Your assignment -
Make a verbatim transcription of the records, without the pictures.

┏━━

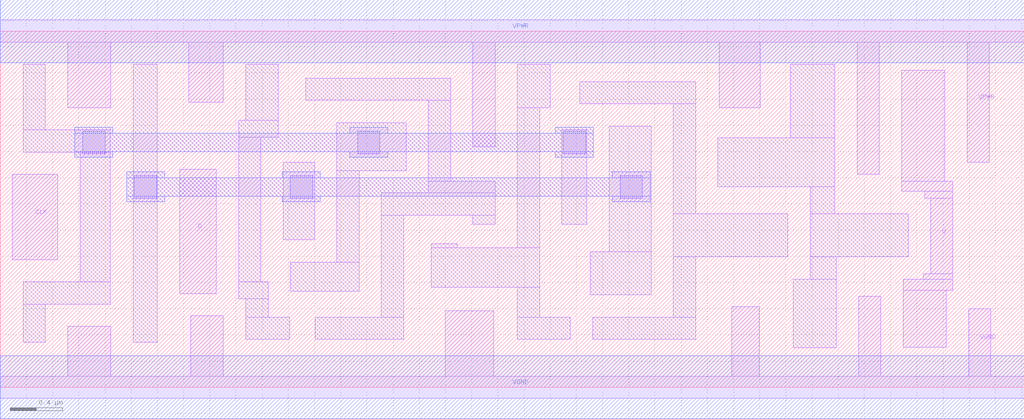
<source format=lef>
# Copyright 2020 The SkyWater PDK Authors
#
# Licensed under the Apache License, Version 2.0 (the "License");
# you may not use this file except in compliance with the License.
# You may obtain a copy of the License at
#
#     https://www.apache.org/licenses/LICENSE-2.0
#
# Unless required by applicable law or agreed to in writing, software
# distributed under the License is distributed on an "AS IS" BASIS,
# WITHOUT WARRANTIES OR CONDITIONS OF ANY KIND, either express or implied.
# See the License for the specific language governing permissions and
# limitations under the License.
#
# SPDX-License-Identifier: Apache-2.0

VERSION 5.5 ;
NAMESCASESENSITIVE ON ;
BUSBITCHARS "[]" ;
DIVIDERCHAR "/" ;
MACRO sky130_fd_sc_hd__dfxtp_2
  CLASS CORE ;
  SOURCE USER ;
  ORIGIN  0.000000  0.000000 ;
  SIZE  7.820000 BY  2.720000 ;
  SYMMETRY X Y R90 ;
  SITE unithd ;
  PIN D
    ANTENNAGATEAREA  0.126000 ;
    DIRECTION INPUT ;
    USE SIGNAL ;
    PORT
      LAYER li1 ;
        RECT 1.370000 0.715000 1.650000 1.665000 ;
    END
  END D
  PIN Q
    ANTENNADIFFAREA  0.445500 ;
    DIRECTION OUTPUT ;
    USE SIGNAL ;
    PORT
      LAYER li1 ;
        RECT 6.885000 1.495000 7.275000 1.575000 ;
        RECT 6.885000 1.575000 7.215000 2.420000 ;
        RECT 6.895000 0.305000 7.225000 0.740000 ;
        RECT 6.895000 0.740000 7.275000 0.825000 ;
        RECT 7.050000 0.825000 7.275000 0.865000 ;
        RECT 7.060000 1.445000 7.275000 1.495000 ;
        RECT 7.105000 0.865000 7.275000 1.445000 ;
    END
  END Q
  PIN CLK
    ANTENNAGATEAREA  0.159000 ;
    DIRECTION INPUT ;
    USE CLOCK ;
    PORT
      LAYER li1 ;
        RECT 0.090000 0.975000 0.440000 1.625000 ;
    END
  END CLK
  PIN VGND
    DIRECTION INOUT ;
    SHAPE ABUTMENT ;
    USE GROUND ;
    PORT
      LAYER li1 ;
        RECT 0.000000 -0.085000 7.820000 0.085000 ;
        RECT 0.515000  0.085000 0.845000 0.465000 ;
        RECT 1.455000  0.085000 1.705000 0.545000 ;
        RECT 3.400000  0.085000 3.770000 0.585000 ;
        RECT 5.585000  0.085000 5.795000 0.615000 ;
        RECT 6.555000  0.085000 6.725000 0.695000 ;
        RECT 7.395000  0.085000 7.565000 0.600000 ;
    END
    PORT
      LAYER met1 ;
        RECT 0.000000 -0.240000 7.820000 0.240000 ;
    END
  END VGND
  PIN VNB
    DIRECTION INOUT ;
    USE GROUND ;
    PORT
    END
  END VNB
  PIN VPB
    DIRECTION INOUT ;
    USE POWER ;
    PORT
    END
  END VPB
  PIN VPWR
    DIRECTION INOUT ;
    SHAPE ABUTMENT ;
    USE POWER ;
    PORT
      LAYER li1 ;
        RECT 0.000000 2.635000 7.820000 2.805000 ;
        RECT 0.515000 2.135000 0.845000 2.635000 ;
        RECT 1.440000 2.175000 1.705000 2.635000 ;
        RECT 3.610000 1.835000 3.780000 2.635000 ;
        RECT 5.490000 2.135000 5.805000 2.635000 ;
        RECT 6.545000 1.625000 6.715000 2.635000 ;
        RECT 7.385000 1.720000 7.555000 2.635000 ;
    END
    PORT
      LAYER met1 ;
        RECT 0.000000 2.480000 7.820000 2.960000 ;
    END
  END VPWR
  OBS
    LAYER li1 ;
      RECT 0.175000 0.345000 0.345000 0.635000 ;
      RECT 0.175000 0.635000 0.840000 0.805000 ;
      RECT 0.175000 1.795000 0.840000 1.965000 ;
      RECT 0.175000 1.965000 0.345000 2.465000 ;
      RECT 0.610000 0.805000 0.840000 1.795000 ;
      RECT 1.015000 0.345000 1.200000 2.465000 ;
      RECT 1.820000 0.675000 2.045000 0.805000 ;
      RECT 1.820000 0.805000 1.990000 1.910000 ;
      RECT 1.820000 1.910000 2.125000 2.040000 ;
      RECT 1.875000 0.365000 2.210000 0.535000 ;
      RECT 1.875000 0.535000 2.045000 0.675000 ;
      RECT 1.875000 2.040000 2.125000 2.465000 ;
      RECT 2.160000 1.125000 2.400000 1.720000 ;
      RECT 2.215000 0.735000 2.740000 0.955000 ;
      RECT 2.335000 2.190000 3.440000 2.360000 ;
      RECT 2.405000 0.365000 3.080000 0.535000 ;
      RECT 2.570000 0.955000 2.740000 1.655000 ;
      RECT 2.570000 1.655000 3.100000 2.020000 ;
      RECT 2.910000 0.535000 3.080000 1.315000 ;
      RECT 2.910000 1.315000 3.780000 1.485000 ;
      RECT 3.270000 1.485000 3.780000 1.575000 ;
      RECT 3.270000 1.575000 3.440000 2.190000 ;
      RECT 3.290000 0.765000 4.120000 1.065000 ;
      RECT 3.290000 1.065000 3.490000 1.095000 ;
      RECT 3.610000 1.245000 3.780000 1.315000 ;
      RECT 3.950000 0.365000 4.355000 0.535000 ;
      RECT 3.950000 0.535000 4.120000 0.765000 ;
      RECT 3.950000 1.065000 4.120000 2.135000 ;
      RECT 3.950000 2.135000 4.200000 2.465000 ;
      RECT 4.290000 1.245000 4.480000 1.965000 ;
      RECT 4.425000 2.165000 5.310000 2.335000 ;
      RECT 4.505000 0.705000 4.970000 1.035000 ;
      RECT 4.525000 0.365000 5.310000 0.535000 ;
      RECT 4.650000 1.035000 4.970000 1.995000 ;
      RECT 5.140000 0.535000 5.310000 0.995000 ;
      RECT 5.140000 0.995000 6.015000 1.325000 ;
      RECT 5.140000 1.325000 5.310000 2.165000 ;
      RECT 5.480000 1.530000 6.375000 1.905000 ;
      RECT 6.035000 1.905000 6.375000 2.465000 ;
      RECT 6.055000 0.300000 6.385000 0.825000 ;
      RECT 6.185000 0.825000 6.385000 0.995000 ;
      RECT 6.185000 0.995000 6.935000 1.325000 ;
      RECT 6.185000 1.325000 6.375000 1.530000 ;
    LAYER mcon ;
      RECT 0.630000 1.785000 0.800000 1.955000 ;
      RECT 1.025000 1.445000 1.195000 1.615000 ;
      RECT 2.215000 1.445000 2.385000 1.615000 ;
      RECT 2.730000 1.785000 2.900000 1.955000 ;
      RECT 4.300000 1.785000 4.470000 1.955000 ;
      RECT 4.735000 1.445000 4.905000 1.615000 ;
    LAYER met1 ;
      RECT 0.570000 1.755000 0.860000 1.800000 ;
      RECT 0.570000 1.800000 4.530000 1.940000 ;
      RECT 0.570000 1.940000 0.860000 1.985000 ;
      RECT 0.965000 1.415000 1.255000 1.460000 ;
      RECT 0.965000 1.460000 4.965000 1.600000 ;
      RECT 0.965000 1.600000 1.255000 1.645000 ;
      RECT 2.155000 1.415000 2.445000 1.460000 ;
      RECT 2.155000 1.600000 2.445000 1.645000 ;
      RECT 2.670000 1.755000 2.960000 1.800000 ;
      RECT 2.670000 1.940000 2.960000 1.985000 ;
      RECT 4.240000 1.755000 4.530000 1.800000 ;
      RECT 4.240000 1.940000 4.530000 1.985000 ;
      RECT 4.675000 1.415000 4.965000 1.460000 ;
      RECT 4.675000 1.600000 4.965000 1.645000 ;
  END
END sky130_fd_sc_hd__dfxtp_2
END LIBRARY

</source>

┗━━

Finished task -
<source format=lef>
# Copyright 2020 The SkyWater PDK Authors
#
# Licensed under the Apache License, Version 2.0 (the "License");
# you may not use this file except in compliance with the License.
# You may obtain a copy of the License at
#
#     https://www.apache.org/licenses/LICENSE-2.0
#
# Unless required by applicable law or agreed to in writing, software
# distributed under the License is distributed on an "AS IS" BASIS,
# WITHOUT WARRANTIES OR CONDITIONS OF ANY KIND, either express or implied.
# See the License for the specific language governing permissions and
# limitations under the License.
#
# SPDX-License-Identifier: Apache-2.0

VERSION 5.5 ;
NAMESCASESENSITIVE ON ;
BUSBITCHARS "[]" ;
DIVIDERCHAR "/" ;
MACRO sky130_fd_sc_hd__dfxtp_2
  CLASS CORE ;
  SOURCE USER ;
  ORIGIN  0.000000  0.000000 ;
  SIZE  7.820000 BY  2.720000 ;
  SYMMETRY X Y R90 ;
  SITE unithd ;
  PIN D
    ANTENNAGATEAREA  0.126000 ;
    DIRECTION INPUT ;
    USE SIGNAL ;
    PORT
      LAYER li1 ;
        RECT 1.370000 0.715000 1.650000 1.665000 ;
    END
  END D
  PIN Q
    ANTENNADIFFAREA  0.445500 ;
    DIRECTION OUTPUT ;
    USE SIGNAL ;
    PORT
      LAYER li1 ;
        RECT 6.885000 1.495000 7.275000 1.575000 ;
        RECT 6.885000 1.575000 7.215000 2.420000 ;
        RECT 6.895000 0.305000 7.225000 0.740000 ;
        RECT 6.895000 0.740000 7.275000 0.825000 ;
        RECT 7.050000 0.825000 7.275000 0.865000 ;
        RECT 7.060000 1.445000 7.275000 1.495000 ;
        RECT 7.105000 0.865000 7.275000 1.445000 ;
    END
  END Q
  PIN CLK
    ANTENNAGATEAREA  0.159000 ;
    DIRECTION INPUT ;
    USE CLOCK ;
    PORT
      LAYER li1 ;
        RECT 0.090000 0.975000 0.440000 1.625000 ;
    END
  END CLK
  PIN VGND
    DIRECTION INOUT ;
    SHAPE ABUTMENT ;
    USE GROUND ;
    PORT
      LAYER li1 ;
        RECT 0.000000 -0.085000 7.820000 0.085000 ;
        RECT 0.515000  0.085000 0.845000 0.465000 ;
        RECT 1.455000  0.085000 1.705000 0.545000 ;
        RECT 3.400000  0.085000 3.770000 0.585000 ;
        RECT 5.585000  0.085000 5.795000 0.615000 ;
        RECT 6.555000  0.085000 6.725000 0.695000 ;
        RECT 7.395000  0.085000 7.565000 0.600000 ;
    END
    PORT
      LAYER met1 ;
        RECT 0.000000 -0.240000 7.820000 0.240000 ;
    END
  END VGND
  PIN VNB
    DIRECTION INOUT ;
    USE GROUND ;
    PORT
    END
  END VNB
  PIN VPB
    DIRECTION INOUT ;
    USE POWER ;
    PORT
    END
  END VPB
  PIN VPWR
    DIRECTION INOUT ;
    SHAPE ABUTMENT ;
    USE POWER ;
    PORT
      LAYER li1 ;
        RECT 0.000000 2.635000 7.820000 2.805000 ;
        RECT 0.515000 2.135000 0.845000 2.635000 ;
        RECT 1.440000 2.175000 1.705000 2.635000 ;
        RECT 3.610000 1.835000 3.780000 2.635000 ;
        RECT 5.490000 2.135000 5.805000 2.635000 ;
        RECT 6.545000 1.625000 6.715000 2.635000 ;
        RECT 7.385000 1.720000 7.555000 2.635000 ;
    END
    PORT
      LAYER met1 ;
        RECT 0.000000 2.480000 7.820000 2.960000 ;
    END
  END VPWR
  OBS
    LAYER li1 ;
      RECT 0.175000 0.345000 0.345000 0.635000 ;
      RECT 0.175000 0.635000 0.840000 0.805000 ;
      RECT 0.175000 1.795000 0.840000 1.965000 ;
      RECT 0.175000 1.965000 0.345000 2.465000 ;
      RECT 0.610000 0.805000 0.840000 1.795000 ;
      RECT 1.015000 0.345000 1.200000 2.465000 ;
      RECT 1.820000 0.675000 2.045000 0.805000 ;
      RECT 1.820000 0.805000 1.990000 1.910000 ;
      RECT 1.820000 1.910000 2.125000 2.040000 ;
      RECT 1.875000 0.365000 2.210000 0.535000 ;
      RECT 1.875000 0.535000 2.045000 0.675000 ;
      RECT 1.875000 2.040000 2.125000 2.465000 ;
      RECT 2.160000 1.125000 2.400000 1.720000 ;
      RECT 2.215000 0.735000 2.740000 0.955000 ;
      RECT 2.335000 2.190000 3.440000 2.360000 ;
      RECT 2.405000 0.365000 3.080000 0.535000 ;
      RECT 2.570000 0.955000 2.740000 1.655000 ;
      RECT 2.570000 1.655000 3.100000 2.020000 ;
      RECT 2.910000 0.535000 3.080000 1.315000 ;
      RECT 2.910000 1.315000 3.780000 1.485000 ;
      RECT 3.270000 1.485000 3.780000 1.575000 ;
      RECT 3.270000 1.575000 3.440000 2.190000 ;
      RECT 3.290000 0.765000 4.120000 1.065000 ;
      RECT 3.290000 1.065000 3.490000 1.095000 ;
      RECT 3.610000 1.245000 3.780000 1.315000 ;
      RECT 3.950000 0.365000 4.355000 0.535000 ;
      RECT 3.950000 0.535000 4.120000 0.765000 ;
      RECT 3.950000 1.065000 4.120000 2.135000 ;
      RECT 3.950000 2.135000 4.200000 2.465000 ;
      RECT 4.290000 1.245000 4.480000 1.965000 ;
      RECT 4.425000 2.165000 5.310000 2.335000 ;
      RECT 4.505000 0.705000 4.970000 1.035000 ;
      RECT 4.525000 0.365000 5.310000 0.535000 ;
      RECT 4.650000 1.035000 4.970000 1.995000 ;
      RECT 5.140000 0.535000 5.310000 0.995000 ;
      RECT 5.140000 0.995000 6.015000 1.325000 ;
      RECT 5.140000 1.325000 5.310000 2.165000 ;
      RECT 5.480000 1.530000 6.375000 1.905000 ;
      RECT 6.035000 1.905000 6.375000 2.465000 ;
      RECT 6.055000 0.300000 6.385000 0.825000 ;
      RECT 6.185000 0.825000 6.385000 0.995000 ;
      RECT 6.185000 0.995000 6.935000 1.325000 ;
      RECT 6.185000 1.325000 6.375000 1.530000 ;
    LAYER mcon ;
      RECT 0.630000 1.785000 0.800000 1.955000 ;
      RECT 1.025000 1.445000 1.195000 1.615000 ;
      RECT 2.215000 1.445000 2.385000 1.615000 ;
      RECT 2.730000 1.785000 2.900000 1.955000 ;
      RECT 4.300000 1.785000 4.470000 1.955000 ;
      RECT 4.735000 1.445000 4.905000 1.615000 ;
    LAYER met1 ;
      RECT 0.570000 1.755000 0.860000 1.800000 ;
      RECT 0.570000 1.800000 4.530000 1.940000 ;
      RECT 0.570000 1.940000 0.860000 1.985000 ;
      RECT 0.965000 1.415000 1.255000 1.460000 ;
      RECT 0.965000 1.460000 4.965000 1.600000 ;
      RECT 0.965000 1.600000 1.255000 1.645000 ;
      RECT 2.155000 1.415000 2.445000 1.460000 ;
      RECT 2.155000 1.600000 2.445000 1.645000 ;
      RECT 2.670000 1.755000 2.960000 1.800000 ;
      RECT 2.670000 1.940000 2.960000 1.985000 ;
      RECT 4.240000 1.755000 4.530000 1.800000 ;
      RECT 4.240000 1.940000 4.530000 1.985000 ;
      RECT 4.675000 1.415000 4.965000 1.460000 ;
      RECT 4.675000 1.600000 4.965000 1.645000 ;
  END
END sky130_fd_sc_hd__dfxtp_2
END LIBRARY

</source>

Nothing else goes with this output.